= About this task =
Repeat the data below word for word.

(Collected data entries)
.....

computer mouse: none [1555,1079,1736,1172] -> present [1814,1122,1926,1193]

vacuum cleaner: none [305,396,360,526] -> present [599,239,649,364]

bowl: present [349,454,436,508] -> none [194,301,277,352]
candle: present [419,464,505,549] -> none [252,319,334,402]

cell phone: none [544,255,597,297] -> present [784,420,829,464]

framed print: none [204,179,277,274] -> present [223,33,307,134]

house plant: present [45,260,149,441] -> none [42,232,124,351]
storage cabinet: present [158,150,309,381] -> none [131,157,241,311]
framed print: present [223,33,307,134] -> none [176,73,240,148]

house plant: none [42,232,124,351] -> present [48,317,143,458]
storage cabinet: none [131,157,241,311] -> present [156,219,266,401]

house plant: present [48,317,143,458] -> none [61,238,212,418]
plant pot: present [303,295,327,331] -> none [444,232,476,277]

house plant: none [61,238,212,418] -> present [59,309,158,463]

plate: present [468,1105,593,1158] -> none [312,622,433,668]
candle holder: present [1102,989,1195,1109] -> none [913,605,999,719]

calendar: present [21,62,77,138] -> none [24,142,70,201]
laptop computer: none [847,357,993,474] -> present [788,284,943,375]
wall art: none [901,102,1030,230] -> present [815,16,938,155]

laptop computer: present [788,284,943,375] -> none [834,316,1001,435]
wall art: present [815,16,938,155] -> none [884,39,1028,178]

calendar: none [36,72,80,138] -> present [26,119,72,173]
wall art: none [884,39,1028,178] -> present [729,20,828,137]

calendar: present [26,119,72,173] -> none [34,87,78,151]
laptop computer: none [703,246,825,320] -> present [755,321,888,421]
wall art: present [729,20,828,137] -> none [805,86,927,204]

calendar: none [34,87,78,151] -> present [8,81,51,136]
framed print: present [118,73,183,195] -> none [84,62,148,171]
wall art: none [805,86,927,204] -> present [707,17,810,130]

.....

= Written solution =
computer mouse: none [1555,1079,1736,1172] -> present [1814,1122,1926,1193]

vacuum cleaner: none [305,396,360,526] -> present [599,239,649,364]

bowl: present [349,454,436,508] -> none [194,301,277,352]
candle: present [419,464,505,549] -> none [252,319,334,402]

cell phone: none [544,255,597,297] -> present [784,420,829,464]

framed print: none [204,179,277,274] -> present [223,33,307,134]

house plant: present [45,260,149,441] -> none [42,232,124,351]
storage cabinet: present [158,150,309,381] -> none [131,157,241,311]
framed print: present [223,33,307,134] -> none [176,73,240,148]

house plant: none [42,232,124,351] -> present [48,317,143,458]
storage cabinet: none [131,157,241,311] -> present [156,219,266,401]

house plant: present [48,317,143,458] -> none [61,238,212,418]
plant pot: present [303,295,327,331] -> none [444,232,476,277]

house plant: none [61,238,212,418] -> present [59,309,158,463]

plate: present [468,1105,593,1158] -> none [312,622,433,668]
candle holder: present [1102,989,1195,1109] -> none [913,605,999,719]

calendar: present [21,62,77,138] -> none [24,142,70,201]
laptop computer: none [847,357,993,474] -> present [788,284,943,375]
wall art: none [901,102,1030,230] -> present [815,16,938,155]

laptop computer: present [788,284,943,375] -> none [834,316,1001,435]
wall art: present [815,16,938,155] -> none [884,39,1028,178]

calendar: none [36,72,80,138] -> present [26,119,72,173]
wall art: none [884,39,1028,178] -> present [729,20,828,137]

calendar: present [26,119,72,173] -> none [34,87,78,151]
laptop computer: none [703,246,825,320] -> present [755,321,888,421]
wall art: present [729,20,828,137] -> none [805,86,927,204]

calendar: none [34,87,78,151] -> present [8,81,51,136]
framed print: present [118,73,183,195] -> none [84,62,148,171]
wall art: none [805,86,927,204] -> present [707,17,810,130]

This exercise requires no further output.